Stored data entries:
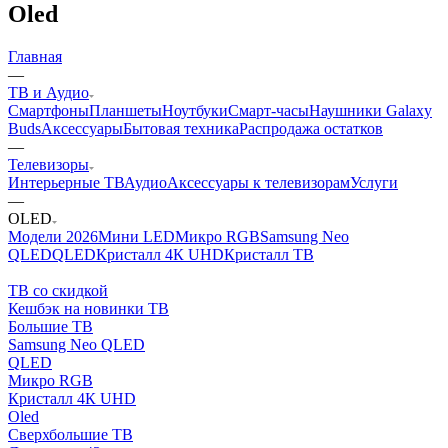
Oled
Главная
—
ТВ и Аудио
Смартфоны
Планшеты
Ноутбуки
Смарт-часы
Наушники Galaxy
Buds
Аксессуары
Бытовая техника
Распродажа остатков
—
Телевизоры
Интерьерные ТВ
Аудио
Аксессуары к телевизорам
Услуги
—
OLED
Модели 2026
Мини LED
Микро RGB
Samsung Neo
QLED
QLED
Кристалл 4К UHD
Кристалл ТВ
ТВ со скидкой
Кешбэк на новинки ТВ
Большие ТВ
Samsung Neo QLED
QLED
Микро RGB
Кристалл 4К UHD
Oled
Cверхбольшие ТВ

• _PROBLEM REQUIREMENTS_: Although the records above include pictures, the copy must contain only their exact text.

• _ANSWER FOR THIS EXERCISE_:
Oled
Главная
—
ТВ и Аудио
Смартфоны
Планшеты
Ноутбуки
Смарт-часы
Наушники Galaxy
Buds
Аксессуары
Бытовая техника
Распродажа остатков
—
Телевизоры
Интерьерные ТВ
Аудио
Аксессуары к телевизорам
Услуги
—
OLED
Модели 2026
Мини LED
Микро RGB
Samsung Neo
QLED
QLED
Кристалл 4К UHD
Кристалл ТВ
ТВ со скидкой
Кешбэк на новинки ТВ
Большие ТВ
Samsung Neo QLED
QLED
Микро RGB
Кристалл 4К UHD
Oled
Cверхбольшие ТВ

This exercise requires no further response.